Top of Available data

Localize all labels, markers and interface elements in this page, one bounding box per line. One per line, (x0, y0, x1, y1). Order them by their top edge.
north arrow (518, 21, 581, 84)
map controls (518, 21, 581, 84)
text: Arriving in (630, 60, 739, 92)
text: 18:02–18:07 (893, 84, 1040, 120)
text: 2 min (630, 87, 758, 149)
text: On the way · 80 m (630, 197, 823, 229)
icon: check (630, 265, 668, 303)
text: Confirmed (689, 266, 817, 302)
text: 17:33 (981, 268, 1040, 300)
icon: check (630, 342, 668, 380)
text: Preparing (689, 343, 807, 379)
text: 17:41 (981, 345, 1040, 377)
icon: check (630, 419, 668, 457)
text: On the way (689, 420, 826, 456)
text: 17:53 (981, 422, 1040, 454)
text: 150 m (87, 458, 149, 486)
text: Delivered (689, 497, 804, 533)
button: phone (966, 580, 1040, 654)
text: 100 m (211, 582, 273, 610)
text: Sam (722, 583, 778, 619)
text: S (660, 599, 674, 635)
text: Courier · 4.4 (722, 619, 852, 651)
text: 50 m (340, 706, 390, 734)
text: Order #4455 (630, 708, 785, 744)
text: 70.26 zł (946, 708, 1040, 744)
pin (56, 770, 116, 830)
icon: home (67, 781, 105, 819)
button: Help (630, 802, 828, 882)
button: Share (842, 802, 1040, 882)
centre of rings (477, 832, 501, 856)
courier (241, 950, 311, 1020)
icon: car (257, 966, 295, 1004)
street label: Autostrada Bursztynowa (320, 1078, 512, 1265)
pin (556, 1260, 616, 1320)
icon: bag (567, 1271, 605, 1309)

Bottom of Available data

Assignment: Retype every line above with nothing changed.

Answer to the problem:
Localize all labels, markers and interface elements in this page, one bounding box per line. One per line, (x0, y0, x1, y1). Order them by their top edge.
north arrow (518, 21, 581, 84)
map controls (518, 21, 581, 84)
text: Arriving in (630, 60, 739, 92)
text: 18:02–18:07 (893, 84, 1040, 120)
text: 2 min (630, 87, 758, 149)
text: On the way · 80 m (630, 197, 823, 229)
icon: check (630, 265, 668, 303)
text: Confirmed (689, 266, 817, 302)
text: 17:33 (981, 268, 1040, 300)
icon: check (630, 342, 668, 380)
text: Preparing (689, 343, 807, 379)
text: 17:41 (981, 345, 1040, 377)
icon: check (630, 419, 668, 457)
text: On the way (689, 420, 826, 456)
text: 17:53 (981, 422, 1040, 454)
text: 150 m (87, 458, 149, 486)
text: Delivered (689, 497, 804, 533)
button: phone (966, 580, 1040, 654)
text: 100 m (211, 582, 273, 610)
text: Sam (722, 583, 778, 619)
text: S (660, 599, 674, 635)
text: Courier · 4.4 (722, 619, 852, 651)
text: 50 m (340, 706, 390, 734)
text: Order #4455 (630, 708, 785, 744)
text: 70.26 zł (946, 708, 1040, 744)
pin (56, 770, 116, 830)
icon: home (67, 781, 105, 819)
button: Help (630, 802, 828, 882)
button: Share (842, 802, 1040, 882)
centre of rings (477, 832, 501, 856)
courier (241, 950, 311, 1020)
icon: car (257, 966, 295, 1004)
street label: Autostrada Bursztynowa (320, 1078, 512, 1265)
pin (556, 1260, 616, 1320)
icon: bag (567, 1271, 605, 1309)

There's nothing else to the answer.